+++ Extrait de page +++

Les deux camps doivent trouver un moyen "de faire aller le pays de l'avant pour réduire les violences et accéder aux demandes des Afghans : un pays réconcilié avec un gouvernement qui reflète une nation qui n'est pas en guerre", a déclaré Mike Pompeo, vendredi. Le secrétaire d'État doit participer à l'ouverture des négociations et est attendu plus tard, samedi, à Chypre.
Le président américain, Donald Trump, dont la réélection en novembre est incertaine, est, lui, déterminé à mettre fin, coûte que coûte, à la plus longue guerre de l'histoire des États-Unis.
Mais un règlement rapide du conflit semble peu probable et la durée des négociations n'est pas connue.
Deux visions de la société
Les Taliban ont réitéré leur volonté d'instaurer un système dans lequel la loi serait dictée par un islam rigoriste et ne reconnaissent pas le gouvernement de Kaboul, qualifié de "marionnette" de Washington.

+++ Entrées du corpus +++

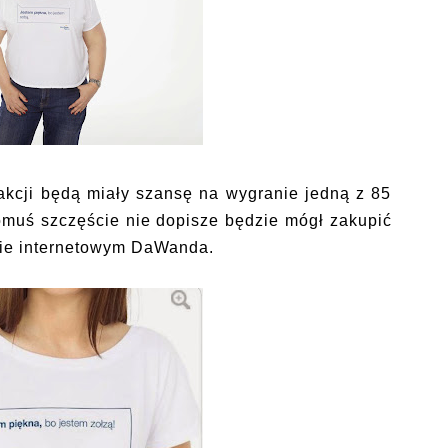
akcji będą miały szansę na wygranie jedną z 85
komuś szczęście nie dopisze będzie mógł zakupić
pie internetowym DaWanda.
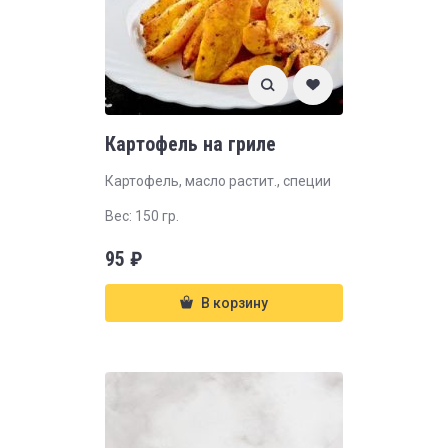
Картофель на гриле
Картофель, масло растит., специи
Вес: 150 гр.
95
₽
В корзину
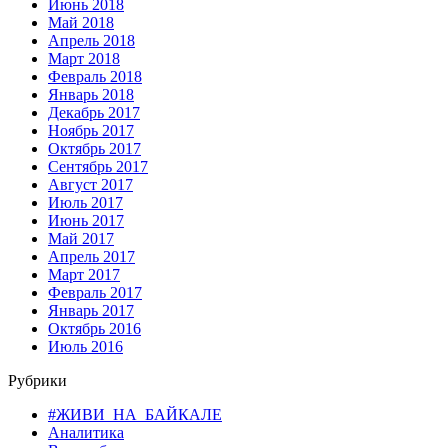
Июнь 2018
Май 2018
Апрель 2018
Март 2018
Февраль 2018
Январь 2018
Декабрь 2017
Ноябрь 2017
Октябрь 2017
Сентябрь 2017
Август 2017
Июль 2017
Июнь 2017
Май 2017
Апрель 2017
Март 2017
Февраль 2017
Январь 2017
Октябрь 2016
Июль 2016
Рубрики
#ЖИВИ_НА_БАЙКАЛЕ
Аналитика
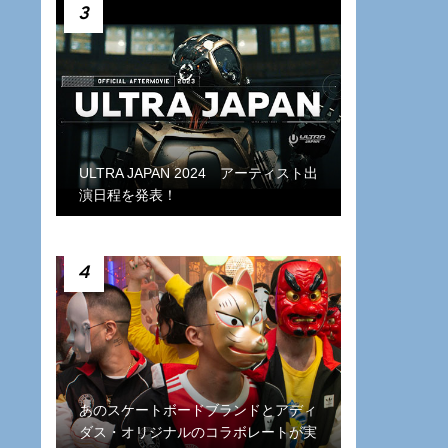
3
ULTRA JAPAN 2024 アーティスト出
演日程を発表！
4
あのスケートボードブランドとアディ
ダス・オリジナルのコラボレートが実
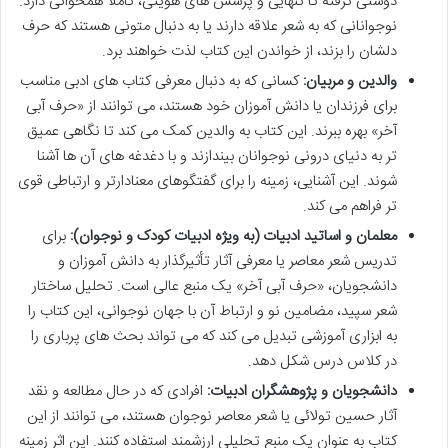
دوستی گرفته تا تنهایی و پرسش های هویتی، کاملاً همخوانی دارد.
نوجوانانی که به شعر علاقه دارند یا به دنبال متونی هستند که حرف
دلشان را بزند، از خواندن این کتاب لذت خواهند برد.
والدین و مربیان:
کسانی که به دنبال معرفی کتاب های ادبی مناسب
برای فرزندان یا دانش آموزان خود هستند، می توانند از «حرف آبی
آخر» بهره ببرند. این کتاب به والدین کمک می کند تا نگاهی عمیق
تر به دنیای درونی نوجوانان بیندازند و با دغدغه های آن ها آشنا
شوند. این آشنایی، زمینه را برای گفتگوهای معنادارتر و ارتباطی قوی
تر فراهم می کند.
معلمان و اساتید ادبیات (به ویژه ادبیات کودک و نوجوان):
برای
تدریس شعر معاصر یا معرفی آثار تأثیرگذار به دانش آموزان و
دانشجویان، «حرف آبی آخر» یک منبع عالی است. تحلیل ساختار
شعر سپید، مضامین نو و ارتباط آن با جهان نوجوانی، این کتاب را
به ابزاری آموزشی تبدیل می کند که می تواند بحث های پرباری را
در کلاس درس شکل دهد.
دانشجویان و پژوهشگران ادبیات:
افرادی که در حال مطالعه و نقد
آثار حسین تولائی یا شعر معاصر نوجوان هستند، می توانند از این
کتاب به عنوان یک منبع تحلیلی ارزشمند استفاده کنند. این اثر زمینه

+++
+++ Entrées du corpus +++

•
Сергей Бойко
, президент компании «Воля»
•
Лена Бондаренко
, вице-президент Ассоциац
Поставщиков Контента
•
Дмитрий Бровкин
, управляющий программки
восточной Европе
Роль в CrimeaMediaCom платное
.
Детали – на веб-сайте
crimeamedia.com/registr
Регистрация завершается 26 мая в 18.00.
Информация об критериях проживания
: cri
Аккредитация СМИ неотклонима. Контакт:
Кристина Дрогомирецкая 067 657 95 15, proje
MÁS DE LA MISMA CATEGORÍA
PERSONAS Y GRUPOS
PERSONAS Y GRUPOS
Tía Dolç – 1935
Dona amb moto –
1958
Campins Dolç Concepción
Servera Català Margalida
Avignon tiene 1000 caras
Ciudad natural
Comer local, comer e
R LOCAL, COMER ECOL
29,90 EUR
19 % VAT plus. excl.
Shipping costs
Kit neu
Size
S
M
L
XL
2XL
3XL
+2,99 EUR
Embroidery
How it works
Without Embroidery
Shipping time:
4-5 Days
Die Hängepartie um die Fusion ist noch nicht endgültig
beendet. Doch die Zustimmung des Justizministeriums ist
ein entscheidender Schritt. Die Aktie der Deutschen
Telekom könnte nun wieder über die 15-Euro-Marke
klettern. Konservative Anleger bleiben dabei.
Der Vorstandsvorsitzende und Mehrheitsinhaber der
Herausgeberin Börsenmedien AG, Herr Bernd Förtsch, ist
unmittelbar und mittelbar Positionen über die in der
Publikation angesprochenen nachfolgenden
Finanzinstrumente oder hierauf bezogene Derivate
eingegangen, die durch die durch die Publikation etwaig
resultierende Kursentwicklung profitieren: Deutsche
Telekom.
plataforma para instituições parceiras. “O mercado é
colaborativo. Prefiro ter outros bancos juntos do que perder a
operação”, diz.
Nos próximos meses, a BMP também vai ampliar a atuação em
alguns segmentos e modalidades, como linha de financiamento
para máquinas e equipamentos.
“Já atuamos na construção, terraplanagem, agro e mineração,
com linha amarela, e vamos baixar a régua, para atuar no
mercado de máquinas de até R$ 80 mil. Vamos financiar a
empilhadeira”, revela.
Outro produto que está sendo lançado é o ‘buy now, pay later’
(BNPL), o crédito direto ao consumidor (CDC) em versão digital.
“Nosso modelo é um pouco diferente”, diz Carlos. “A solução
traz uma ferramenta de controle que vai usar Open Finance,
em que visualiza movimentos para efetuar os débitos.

+++

** Travail demandé **
- a) Dans l'extrait sur les négociations afghanes, où le secrétaire d'État est-il attendu samedi ?
- b) Dans l'extrait sur les négociations afghanes, recopiez tout le passage depuis « Le président américain, Donald » jusqu'à « l'histoire des États-Unis. » en substituant « décembre » à « novembre ».
La liste ne sert pas pour ce travail.

** Corrigé des exercices **
- a) À Chypre.

- b)
Le président américain, Donald Trump, dont la réélection en décembre est incertaine, est, lui, déterminé à mettre fin, coûte que coûte, à la plus longue guerre de l'histoire des États-Unis.